Records supplied:
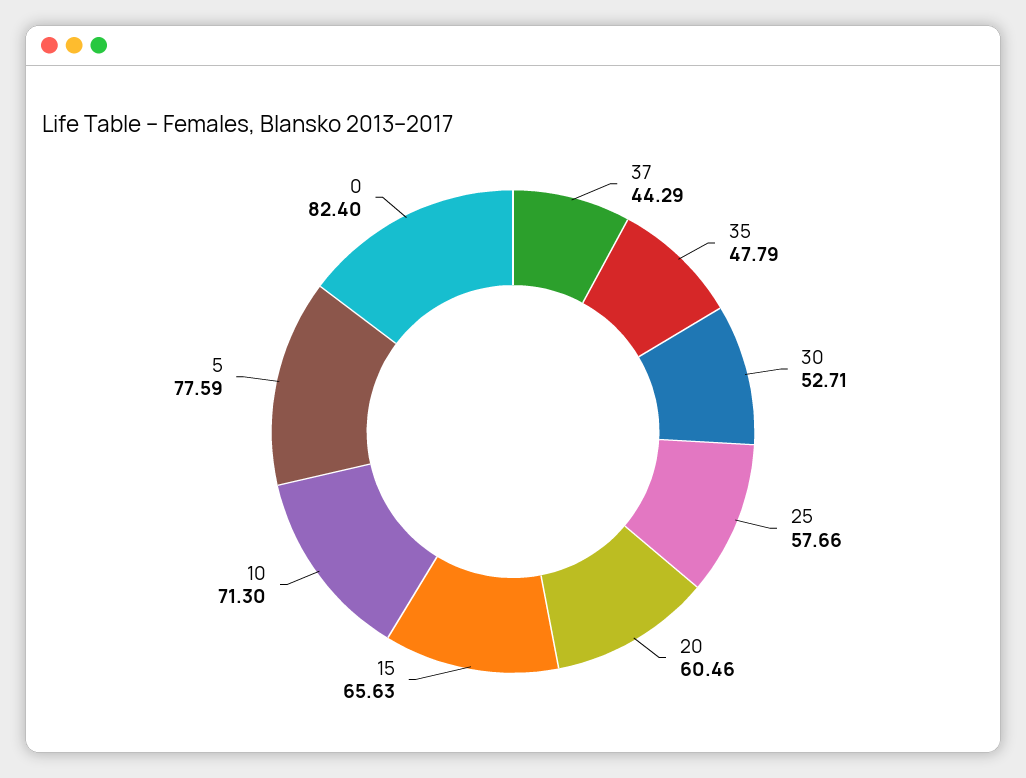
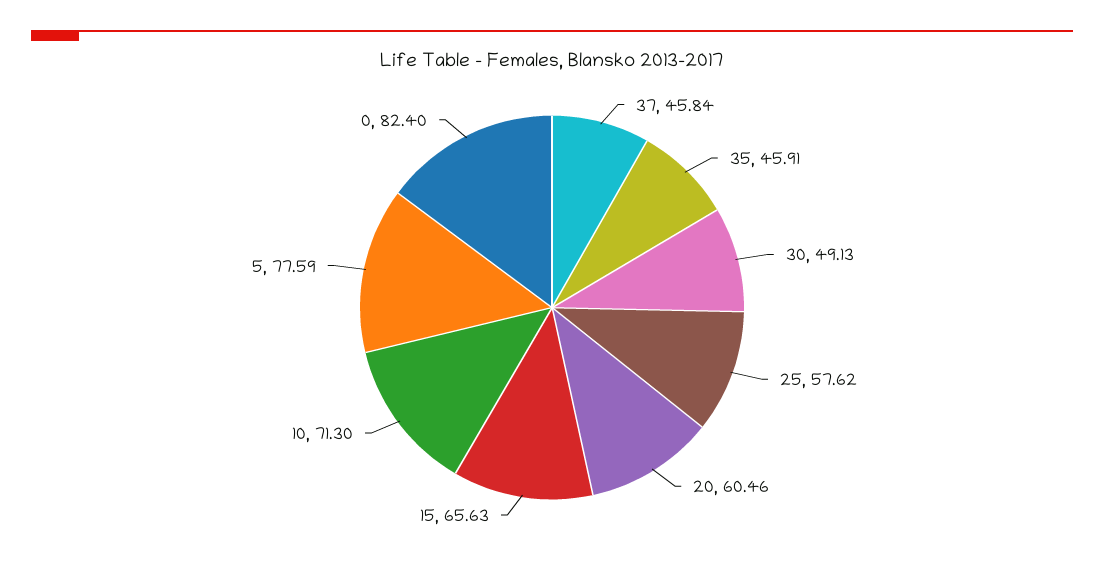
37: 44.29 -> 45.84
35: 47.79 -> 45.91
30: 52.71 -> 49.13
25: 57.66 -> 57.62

* * *

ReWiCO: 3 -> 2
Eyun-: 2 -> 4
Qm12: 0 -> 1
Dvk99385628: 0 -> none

---

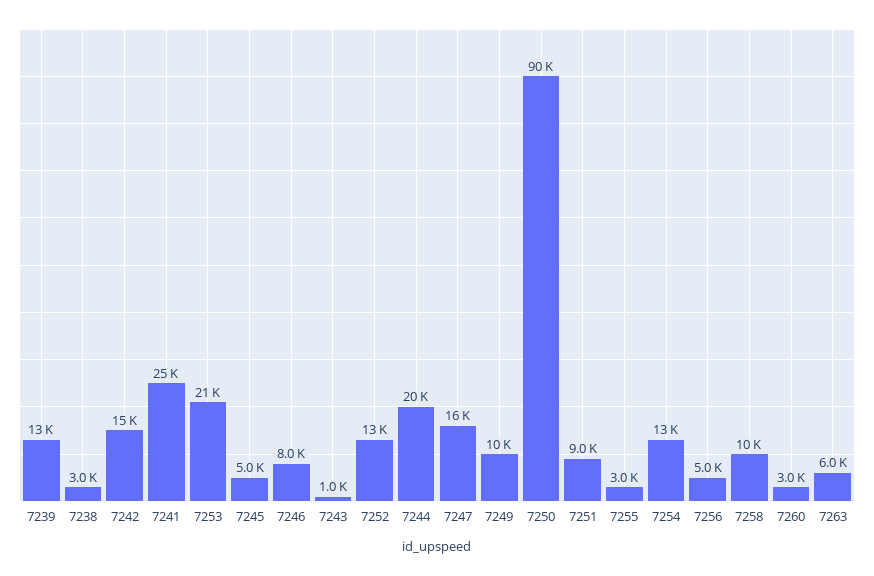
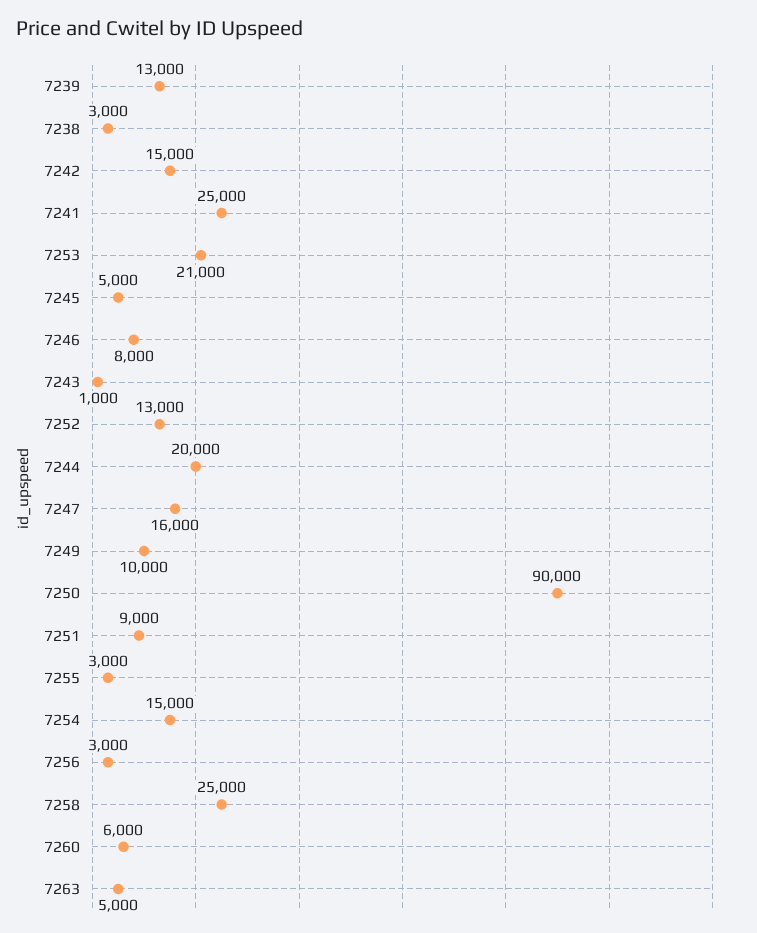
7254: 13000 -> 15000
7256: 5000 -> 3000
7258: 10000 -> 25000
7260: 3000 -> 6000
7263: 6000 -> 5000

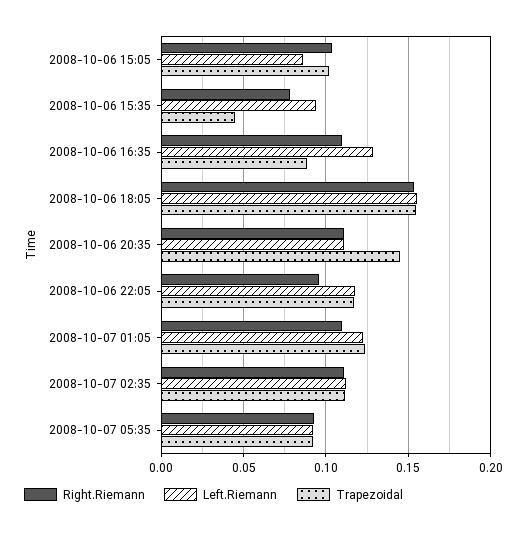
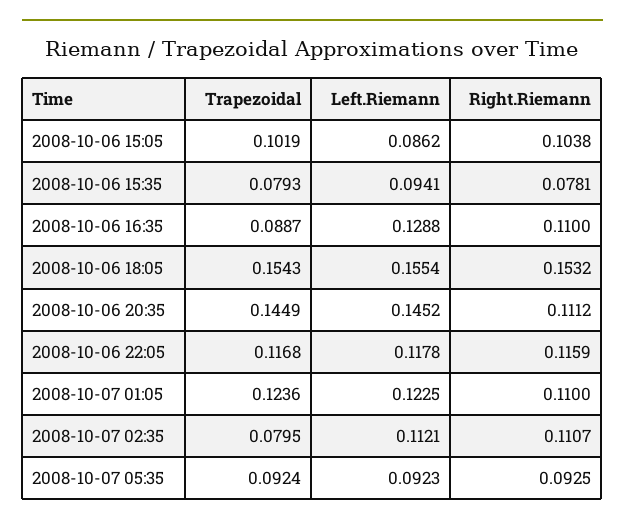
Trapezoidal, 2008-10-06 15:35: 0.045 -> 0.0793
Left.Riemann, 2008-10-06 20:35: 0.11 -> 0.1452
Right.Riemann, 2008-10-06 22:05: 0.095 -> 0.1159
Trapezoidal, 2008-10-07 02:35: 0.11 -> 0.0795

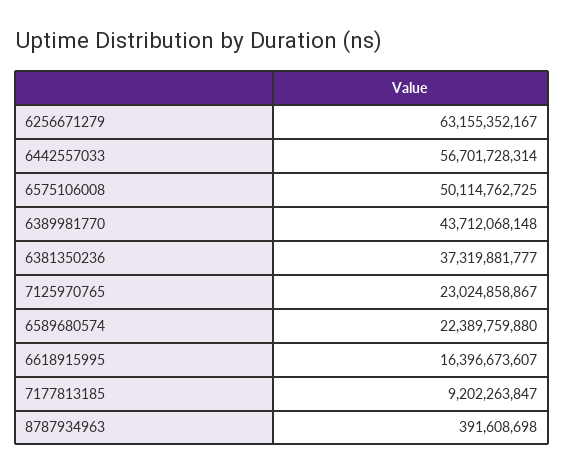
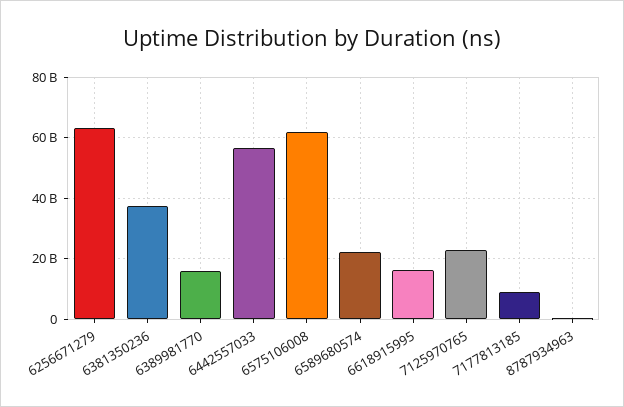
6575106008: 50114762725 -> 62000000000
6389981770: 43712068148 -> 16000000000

Exercise requirements:
All that is needed is the number of lines above in which the string "Trapezoidal" appears.

Reply:
2